### Exercise prompt
From the data, copy out every line in which the word "SDKEventManager" appears.

### Given information
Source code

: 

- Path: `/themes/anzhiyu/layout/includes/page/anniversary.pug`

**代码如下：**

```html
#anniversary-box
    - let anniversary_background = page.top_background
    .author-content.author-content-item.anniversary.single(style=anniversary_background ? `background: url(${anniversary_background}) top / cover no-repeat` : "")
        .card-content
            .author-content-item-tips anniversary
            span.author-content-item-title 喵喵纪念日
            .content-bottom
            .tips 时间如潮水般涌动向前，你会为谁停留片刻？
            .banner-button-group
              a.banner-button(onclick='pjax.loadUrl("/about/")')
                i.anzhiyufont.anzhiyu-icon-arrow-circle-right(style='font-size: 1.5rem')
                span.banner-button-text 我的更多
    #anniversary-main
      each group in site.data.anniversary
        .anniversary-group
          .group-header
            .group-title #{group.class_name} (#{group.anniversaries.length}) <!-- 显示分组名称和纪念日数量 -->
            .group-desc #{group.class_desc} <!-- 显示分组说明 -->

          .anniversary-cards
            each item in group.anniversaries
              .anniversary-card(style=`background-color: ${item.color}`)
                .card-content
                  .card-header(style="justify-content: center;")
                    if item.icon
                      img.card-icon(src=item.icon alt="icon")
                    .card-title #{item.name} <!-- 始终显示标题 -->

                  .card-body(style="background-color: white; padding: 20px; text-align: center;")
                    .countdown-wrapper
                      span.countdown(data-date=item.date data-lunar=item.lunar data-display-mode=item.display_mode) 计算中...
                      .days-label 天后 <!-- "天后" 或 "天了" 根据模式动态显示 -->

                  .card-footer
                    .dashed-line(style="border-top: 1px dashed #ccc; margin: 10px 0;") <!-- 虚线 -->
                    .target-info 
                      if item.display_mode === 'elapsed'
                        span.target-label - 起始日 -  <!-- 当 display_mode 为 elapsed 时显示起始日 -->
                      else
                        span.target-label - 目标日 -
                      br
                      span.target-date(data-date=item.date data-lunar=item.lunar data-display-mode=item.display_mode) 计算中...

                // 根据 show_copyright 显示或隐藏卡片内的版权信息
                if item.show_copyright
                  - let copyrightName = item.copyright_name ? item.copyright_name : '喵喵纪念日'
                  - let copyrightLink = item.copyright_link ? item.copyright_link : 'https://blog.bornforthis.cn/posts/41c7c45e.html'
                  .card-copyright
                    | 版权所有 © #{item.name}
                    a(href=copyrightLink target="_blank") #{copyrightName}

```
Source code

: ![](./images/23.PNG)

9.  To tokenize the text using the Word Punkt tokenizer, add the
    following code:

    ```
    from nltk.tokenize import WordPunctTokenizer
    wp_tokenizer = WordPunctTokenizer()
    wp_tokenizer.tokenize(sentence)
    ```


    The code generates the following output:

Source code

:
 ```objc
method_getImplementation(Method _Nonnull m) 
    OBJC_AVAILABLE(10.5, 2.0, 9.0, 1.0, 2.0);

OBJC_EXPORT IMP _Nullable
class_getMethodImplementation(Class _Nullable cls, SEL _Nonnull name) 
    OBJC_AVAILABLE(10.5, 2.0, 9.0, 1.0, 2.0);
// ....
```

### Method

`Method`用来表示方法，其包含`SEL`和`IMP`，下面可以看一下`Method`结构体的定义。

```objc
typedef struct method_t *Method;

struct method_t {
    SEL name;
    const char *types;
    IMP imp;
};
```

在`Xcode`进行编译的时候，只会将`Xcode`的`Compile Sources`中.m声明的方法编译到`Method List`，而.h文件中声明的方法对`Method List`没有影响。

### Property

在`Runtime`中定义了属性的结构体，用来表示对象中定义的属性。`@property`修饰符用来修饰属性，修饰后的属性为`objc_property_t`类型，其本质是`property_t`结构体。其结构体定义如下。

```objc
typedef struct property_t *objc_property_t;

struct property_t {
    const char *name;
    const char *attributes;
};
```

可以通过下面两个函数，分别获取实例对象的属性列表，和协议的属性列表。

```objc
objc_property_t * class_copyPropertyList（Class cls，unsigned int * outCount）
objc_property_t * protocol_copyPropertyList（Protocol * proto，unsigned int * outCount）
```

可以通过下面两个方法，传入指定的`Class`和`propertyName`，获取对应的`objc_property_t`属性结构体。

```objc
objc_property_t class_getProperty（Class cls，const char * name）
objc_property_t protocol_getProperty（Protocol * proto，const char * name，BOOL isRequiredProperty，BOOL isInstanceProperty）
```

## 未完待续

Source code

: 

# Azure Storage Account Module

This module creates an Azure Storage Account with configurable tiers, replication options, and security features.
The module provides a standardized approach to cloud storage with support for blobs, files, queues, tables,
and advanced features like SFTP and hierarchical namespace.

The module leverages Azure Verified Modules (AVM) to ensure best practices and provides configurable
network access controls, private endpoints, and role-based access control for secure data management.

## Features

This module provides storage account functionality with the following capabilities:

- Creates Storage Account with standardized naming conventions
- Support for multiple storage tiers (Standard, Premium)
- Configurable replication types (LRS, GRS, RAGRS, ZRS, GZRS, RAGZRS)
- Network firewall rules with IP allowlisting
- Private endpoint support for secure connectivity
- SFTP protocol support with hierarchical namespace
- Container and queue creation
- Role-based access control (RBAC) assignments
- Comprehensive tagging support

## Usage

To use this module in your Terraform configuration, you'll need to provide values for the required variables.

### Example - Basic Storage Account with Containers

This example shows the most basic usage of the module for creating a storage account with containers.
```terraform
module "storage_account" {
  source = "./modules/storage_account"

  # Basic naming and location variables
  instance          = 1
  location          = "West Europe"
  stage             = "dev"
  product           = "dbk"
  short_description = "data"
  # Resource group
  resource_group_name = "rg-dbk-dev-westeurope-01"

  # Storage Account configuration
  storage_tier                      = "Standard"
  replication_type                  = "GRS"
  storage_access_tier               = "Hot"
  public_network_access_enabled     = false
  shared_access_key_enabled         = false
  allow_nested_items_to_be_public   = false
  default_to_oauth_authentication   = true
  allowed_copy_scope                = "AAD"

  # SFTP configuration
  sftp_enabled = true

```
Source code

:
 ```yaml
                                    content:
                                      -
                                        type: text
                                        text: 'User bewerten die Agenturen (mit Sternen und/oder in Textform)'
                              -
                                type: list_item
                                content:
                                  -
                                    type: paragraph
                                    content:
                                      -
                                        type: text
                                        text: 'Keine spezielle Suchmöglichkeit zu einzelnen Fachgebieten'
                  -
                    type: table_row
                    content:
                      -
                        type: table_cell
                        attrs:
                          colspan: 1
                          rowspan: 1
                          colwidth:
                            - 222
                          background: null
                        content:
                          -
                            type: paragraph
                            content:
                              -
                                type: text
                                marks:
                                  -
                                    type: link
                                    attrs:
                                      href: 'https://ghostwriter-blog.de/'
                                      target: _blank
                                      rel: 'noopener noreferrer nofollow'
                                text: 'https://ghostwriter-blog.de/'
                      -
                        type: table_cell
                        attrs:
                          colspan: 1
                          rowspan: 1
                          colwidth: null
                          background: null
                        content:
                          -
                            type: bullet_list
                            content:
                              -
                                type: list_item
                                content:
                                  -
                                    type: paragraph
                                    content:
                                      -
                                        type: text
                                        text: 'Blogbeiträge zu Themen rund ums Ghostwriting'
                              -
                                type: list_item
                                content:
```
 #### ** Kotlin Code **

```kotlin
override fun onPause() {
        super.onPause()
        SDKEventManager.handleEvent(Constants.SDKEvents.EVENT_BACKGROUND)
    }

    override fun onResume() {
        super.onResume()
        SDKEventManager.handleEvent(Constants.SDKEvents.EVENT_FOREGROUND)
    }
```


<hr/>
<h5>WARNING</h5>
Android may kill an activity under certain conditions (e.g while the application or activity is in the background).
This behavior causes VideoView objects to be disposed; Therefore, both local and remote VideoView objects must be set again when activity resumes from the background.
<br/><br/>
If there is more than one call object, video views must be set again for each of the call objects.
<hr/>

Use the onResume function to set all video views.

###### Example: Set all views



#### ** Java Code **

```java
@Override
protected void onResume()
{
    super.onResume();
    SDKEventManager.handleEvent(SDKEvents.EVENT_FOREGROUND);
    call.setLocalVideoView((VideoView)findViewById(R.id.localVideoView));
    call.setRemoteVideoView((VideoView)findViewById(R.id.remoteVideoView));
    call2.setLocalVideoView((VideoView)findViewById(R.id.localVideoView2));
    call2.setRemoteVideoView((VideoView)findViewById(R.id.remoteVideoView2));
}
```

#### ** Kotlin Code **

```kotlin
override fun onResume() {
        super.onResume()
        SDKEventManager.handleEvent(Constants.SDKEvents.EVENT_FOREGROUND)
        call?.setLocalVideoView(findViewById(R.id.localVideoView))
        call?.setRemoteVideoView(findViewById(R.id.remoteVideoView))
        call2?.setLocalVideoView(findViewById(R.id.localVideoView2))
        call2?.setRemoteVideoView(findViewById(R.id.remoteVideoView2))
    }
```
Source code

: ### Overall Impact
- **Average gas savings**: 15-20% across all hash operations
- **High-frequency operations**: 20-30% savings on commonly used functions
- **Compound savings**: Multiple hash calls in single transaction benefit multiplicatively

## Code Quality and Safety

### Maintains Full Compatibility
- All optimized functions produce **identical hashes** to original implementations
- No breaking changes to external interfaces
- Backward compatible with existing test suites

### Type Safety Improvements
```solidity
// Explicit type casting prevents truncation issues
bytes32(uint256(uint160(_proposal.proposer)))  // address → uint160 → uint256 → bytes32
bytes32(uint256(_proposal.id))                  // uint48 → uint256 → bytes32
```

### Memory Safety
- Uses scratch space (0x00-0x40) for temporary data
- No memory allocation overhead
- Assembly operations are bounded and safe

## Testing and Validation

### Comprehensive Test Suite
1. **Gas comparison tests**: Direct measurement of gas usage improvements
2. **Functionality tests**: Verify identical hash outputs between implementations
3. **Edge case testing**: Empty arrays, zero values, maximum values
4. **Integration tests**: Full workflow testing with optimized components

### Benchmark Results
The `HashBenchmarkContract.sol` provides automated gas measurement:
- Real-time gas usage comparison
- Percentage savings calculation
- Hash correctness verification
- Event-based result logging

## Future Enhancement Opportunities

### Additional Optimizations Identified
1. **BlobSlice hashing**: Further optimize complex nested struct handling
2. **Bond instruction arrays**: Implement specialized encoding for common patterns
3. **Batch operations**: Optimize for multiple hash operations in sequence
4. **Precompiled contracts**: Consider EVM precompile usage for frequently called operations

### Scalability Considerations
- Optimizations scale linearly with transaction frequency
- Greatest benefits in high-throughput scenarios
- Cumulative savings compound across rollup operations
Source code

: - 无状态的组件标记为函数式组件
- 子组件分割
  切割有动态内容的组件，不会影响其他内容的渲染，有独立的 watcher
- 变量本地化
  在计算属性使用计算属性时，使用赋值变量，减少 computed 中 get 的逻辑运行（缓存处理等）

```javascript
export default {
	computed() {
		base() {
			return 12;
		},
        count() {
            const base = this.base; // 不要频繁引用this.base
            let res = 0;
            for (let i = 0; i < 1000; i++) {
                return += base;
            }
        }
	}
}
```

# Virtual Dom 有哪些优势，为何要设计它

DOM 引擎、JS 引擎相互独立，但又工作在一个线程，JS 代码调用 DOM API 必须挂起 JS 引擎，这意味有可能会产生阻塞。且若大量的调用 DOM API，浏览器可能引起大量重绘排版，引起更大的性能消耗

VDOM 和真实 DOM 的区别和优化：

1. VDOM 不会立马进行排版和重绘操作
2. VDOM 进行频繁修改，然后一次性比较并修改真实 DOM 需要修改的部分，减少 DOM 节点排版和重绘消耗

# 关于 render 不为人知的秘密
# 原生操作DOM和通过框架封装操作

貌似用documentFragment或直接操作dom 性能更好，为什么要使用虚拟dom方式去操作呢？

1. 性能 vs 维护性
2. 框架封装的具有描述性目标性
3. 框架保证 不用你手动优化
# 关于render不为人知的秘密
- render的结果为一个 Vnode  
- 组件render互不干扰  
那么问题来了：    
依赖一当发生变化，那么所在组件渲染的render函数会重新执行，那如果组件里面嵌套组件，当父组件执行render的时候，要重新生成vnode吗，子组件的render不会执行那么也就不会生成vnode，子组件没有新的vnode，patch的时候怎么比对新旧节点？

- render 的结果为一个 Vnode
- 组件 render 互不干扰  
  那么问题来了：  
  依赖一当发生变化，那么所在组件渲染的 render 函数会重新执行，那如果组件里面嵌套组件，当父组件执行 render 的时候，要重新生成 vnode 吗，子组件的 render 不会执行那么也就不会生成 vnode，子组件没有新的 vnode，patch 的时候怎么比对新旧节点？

### Expected answer
        SDKEventManager.handleEvent(Constants.SDKEvents.EVENT_BACKGROUND)
        SDKEventManager.handleEvent(Constants.SDKEvents.EVENT_FOREGROUND)
    SDKEventManager.handleEvent(SDKEvents.EVENT_FOREGROUND);
        SDKEventManager.handleEvent(Constants.SDKEvents.EVENT_FOREGROUND)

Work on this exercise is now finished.